→ **Task description**: Format every line of the records below as a JSON list of strings, one string per line, with blank lines omitted.

Given data START

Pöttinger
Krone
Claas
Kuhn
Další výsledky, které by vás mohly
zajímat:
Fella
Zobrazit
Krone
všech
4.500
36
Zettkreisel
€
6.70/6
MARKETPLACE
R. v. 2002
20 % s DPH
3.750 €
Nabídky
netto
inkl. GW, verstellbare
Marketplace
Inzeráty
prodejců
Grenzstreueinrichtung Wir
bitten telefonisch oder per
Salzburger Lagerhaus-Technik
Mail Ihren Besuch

Given data END

→ **Answer space**:
[
  "Pöttinger",
  "Krone",
  "Claas",
  "Kuhn",
  "Další výsledky, které by vás mohly",
  "zajímat:",
  "Fella",
  "Zobrazit",
  "Krone",
  "všech",
  "4.500",
  "36",
  "Zettkreisel",
  "€",
  "6.70/6",
  "MARKETPLACE",
  "R. v. 2002",
  "20 % s DPH",
  "3.750 €",
  "Nabídky",
  "netto",
  "inkl. GW, verstellbare",
  "Marketplace",
  "Inzeráty",
  "prodejců",
  "Grenzstreueinrichtung Wir",
  "bitten telefonisch oder per",
  "Salzburger Lagerhaus-Technik",
  "Mail Ihren Besuch"
]